• Dataset content:

▬▬▬

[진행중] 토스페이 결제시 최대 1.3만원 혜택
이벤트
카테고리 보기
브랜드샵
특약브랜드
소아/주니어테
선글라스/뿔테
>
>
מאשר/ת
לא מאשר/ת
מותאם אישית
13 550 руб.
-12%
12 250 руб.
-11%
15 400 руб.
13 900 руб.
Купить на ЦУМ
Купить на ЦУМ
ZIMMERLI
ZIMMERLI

▬▬▬

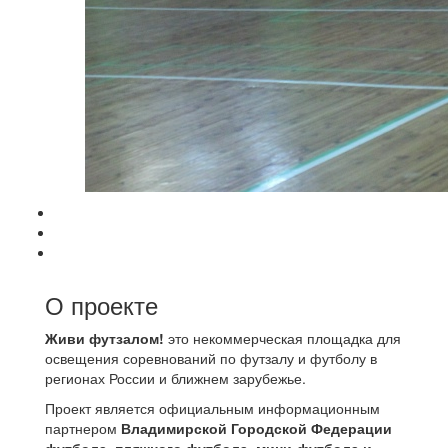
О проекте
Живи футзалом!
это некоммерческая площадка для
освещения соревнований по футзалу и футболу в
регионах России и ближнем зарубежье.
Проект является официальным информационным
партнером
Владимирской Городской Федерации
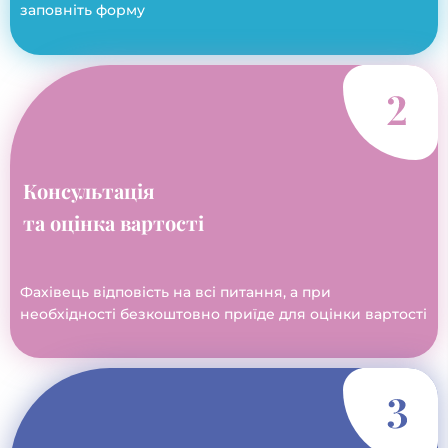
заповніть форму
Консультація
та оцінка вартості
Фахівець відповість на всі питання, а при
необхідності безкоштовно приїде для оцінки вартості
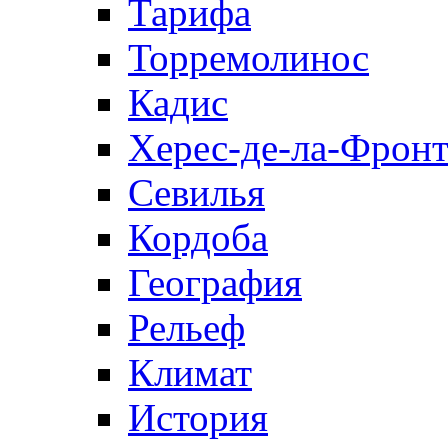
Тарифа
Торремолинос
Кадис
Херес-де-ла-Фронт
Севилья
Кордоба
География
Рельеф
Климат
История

▬▬▬

• Brief: Report every line of the entries above that contains the word "вартості".

• Answer section:
та оцінка вартості
необхідності безкоштовно приїде для оцінки вартості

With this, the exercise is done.